» Texte à analyser
En quoi consiste cette méthodologie et pourquoi est-elle puissante ?

S.PL. (CNES) : Tout part d’une importante masse de données de référence en amont. CLS apporte dans ce cadre une remarquable expertise sur la validation de ces cartes de référence que permettront la génération d’indicateurs de bonne qualité. La chaine de traitement Iota 2 (développée par le CNES) peut ensuite absorber toutes les séries temporelles de données satellites pour enrichir les données existantes, notamment sur les périodes où il y en a peu. Elle peut ensuite calculer des indicateurs d’occupation des sols, que l’on va confronter à d’autres sources, comme le stress hydrique, les réfugiés…

C.S. (CLS) : Nous avons en effet réalisé un inventaire des données disponibles - données satellite très haute résolution, majoritairement issues du programme Copernicus, photos aériennes… - et dont l’utilisation peut être maximisée. Nos experts thématiques ont ainsi évalué plusieurs classes de données et déterminé celles décrivant le milieu avec la meilleure fiabilité de détails. Dès lors, notre approche consiste à découpler les trois types de changements : abrupts, cycliques et à long terme, ces derniers pouvant être attribués au changement climatique. Nous pourrons ainsi voir dans un premier temps la nature des pressions anthropiques, puis constater les changements du sol (humidité, évolution vers des terres agricoles etc.) et enfin délivrer des indicateurs d’évolution à plus ou moins long terme des milieux naturels (augmentation ou réduction de la production primaire nette, des surfaces en eau…).

Quel est le lien avec les conflits ?

C.S. : Prenons l’étude préalable menée sur un camp de réfugiés au nord du Cameroun. Les séries temporelles sur plusieurs années révèlent une diminution significative des ressources environnantes, et tout particulièrement de l’indice de végétation. Corrélé avec le camp, il s’avère que cette chute incombe au prélèvement de bois de cuisson par les réfugiés. Or, si cette pression sur les ressources s’intensifie jusqu’à rendre le bois indisponible, elle peut elle-même devenir source de conflits, avec une résonnance à l’échelle géopolitique. ECLAT peut donc, pour ce seul exemple, mener à des solutions concrètes – comme mettre en place des mesures d’accompagnement pour que les personnes réfugiées disposent d’autres moyens de cuisson – et éviter des conflits supplémentaires. L’outil peut aller jusqu’à suivre l’impact des investissements réalisés pour stabiliser les populations.

» Les données
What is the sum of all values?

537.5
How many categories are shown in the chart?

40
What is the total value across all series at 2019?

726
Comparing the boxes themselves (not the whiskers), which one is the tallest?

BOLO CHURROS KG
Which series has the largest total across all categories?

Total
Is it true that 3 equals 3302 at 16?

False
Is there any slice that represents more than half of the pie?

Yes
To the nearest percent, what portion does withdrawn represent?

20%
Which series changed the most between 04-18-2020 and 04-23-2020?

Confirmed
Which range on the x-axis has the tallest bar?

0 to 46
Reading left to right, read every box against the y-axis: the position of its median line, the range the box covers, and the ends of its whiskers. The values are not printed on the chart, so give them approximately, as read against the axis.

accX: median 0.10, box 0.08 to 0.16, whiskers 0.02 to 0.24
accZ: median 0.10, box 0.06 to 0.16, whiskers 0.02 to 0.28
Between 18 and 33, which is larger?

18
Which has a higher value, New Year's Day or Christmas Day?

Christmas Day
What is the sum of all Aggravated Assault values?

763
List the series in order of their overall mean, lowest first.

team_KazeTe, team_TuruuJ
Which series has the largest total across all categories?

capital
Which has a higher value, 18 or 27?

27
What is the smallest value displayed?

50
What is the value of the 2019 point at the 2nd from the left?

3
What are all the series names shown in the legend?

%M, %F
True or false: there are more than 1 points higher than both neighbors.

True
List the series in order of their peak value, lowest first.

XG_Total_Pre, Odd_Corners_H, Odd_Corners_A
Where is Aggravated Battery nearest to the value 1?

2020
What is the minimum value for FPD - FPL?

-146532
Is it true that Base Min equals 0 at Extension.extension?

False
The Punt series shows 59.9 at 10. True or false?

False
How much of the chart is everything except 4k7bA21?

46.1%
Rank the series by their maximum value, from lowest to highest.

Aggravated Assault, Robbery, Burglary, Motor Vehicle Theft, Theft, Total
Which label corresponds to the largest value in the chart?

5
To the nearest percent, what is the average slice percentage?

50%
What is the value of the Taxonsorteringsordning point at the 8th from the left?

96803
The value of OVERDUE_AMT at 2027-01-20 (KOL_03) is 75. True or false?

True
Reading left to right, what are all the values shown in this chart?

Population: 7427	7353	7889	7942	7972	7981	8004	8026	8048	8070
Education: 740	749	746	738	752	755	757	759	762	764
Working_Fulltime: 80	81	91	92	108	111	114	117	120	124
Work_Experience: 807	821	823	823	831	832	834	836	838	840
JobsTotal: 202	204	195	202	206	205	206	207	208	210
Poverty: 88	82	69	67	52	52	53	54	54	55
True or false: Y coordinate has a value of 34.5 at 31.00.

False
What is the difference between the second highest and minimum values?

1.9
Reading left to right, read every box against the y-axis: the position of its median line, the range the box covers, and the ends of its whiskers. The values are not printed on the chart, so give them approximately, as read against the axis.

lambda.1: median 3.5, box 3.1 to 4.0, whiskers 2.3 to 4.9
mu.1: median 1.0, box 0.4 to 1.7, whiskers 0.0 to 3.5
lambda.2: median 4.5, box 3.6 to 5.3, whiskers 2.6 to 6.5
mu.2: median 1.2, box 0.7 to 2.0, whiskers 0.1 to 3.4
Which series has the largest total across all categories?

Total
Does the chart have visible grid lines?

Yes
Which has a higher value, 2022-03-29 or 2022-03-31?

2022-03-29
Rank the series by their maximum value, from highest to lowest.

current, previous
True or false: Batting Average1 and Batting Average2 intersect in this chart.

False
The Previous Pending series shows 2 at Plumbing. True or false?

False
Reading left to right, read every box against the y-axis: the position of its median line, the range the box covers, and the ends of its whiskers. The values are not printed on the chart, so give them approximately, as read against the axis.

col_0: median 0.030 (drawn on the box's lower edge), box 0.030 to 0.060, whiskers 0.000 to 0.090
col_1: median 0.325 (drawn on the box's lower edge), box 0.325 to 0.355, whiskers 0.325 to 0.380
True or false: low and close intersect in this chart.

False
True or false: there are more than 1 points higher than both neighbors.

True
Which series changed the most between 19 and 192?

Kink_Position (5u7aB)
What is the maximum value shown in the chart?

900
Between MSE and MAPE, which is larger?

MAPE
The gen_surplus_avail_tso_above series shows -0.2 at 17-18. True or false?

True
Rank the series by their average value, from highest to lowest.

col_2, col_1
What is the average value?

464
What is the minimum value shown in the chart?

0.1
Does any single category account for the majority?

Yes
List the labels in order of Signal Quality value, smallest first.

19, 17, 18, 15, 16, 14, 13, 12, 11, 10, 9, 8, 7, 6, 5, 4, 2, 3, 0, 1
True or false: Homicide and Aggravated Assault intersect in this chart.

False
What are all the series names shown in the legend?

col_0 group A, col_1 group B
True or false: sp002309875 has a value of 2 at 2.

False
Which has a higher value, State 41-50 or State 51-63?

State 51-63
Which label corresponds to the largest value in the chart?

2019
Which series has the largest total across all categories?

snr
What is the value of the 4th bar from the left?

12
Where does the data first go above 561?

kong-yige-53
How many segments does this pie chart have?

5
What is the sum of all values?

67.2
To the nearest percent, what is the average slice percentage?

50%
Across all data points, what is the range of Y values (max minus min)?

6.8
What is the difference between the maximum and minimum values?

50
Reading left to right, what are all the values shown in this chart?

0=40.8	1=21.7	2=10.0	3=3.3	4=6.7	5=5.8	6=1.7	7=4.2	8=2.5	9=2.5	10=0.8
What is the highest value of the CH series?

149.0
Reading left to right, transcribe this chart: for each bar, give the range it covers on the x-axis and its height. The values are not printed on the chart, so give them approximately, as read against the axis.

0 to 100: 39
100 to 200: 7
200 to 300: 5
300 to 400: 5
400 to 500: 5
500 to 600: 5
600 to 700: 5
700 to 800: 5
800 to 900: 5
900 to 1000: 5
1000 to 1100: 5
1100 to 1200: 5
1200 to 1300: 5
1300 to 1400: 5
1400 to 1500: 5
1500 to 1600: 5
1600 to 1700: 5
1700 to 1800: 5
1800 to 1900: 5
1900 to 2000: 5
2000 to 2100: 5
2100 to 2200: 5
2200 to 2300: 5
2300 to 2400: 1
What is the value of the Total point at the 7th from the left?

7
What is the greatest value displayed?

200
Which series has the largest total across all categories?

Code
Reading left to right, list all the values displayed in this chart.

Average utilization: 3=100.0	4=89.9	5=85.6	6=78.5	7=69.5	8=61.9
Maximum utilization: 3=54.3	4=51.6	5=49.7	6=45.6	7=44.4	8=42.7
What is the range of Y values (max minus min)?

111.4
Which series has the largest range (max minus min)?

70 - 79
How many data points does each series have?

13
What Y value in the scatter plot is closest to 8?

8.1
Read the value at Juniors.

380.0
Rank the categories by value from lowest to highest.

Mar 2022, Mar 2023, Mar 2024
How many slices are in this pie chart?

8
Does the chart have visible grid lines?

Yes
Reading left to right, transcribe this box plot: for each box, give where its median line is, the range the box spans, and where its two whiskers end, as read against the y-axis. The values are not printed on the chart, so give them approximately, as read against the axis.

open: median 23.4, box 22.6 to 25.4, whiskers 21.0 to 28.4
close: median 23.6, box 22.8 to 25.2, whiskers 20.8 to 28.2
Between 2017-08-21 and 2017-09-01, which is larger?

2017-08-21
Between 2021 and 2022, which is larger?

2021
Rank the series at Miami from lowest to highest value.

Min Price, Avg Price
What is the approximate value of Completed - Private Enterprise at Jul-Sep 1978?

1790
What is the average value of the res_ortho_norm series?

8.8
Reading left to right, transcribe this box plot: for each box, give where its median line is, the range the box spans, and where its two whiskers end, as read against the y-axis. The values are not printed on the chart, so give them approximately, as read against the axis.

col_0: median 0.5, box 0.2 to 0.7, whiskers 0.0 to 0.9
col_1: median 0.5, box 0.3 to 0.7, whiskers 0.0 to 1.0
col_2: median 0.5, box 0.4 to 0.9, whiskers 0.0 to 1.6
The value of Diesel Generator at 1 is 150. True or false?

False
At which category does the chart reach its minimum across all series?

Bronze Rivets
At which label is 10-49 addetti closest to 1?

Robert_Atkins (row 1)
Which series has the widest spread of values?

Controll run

» À faire
1. Dans le texte sur la méthodologie ECLAT, condensez sous forme de liste le paragraphe commençant par « C.S. (CLS) : Nous avons en effet réalisé ». Conservez-en les faits principaux.
2. Rédigez la suite du texte sur la méthodologie ECLAT en reprenant immédiatement après sa dernière phrase.

» Réponses par tâche
1.
- Inventaire des données disponibles dont l'utilisation peut être maximisée : données satellite très haute résolution (majoritairement issues du programme Copernicus), photos aériennes, etc.
- Évaluation de plusieurs classes de données par des experts thématiques, qui retiennent celles décrivant le milieu avec la meilleure fiabilité de détails.
- Découplage de trois types de changements : abrupts, cycliques et à long terme, ces derniers pouvant être attribués au changement climatique.
- Démarche en trois temps :
  - identifier la nature des pressions anthropiques ;
  - constater les changements du sol (humidité, évolution vers des terres agricoles, etc.) ;
  - délivrer des indicateurs d'évolution à plus ou moins long terme des milieux naturels (production primaire nette, surfaces en eau, etc.).

2.
Carte changements camp de réfugiés Cameroun

Carte de suivi des changements d’occupation du sol autour du camp de réfugiés Minawao au Cameroun.

Selon vous, quelle plus-value apporte la labellisation SCO du projet ?

S.PL. : Le label SCO offre un cadre propice pour valider le prototype opérationnel de cette méthodologie. Cela nous a permis de préparer tout le travail d’analyse en amont, et notamment d’identifier toutes les données d’entrée pour garantir la qualité des indicateurs délivrés. La seconde force du SCO pour ce projet est la valorisation de sa transposabilité.

C. S. : J’ajouterai que le fait que le CNES soit associé au label SCO a facilité, sinon permis, la prise de contacts avec l’Union Africaine et le CSE, des rencontres indispensables pour gagner la maturité nécessaire à un tel projet.

Quelles sont les prochaines étapes ?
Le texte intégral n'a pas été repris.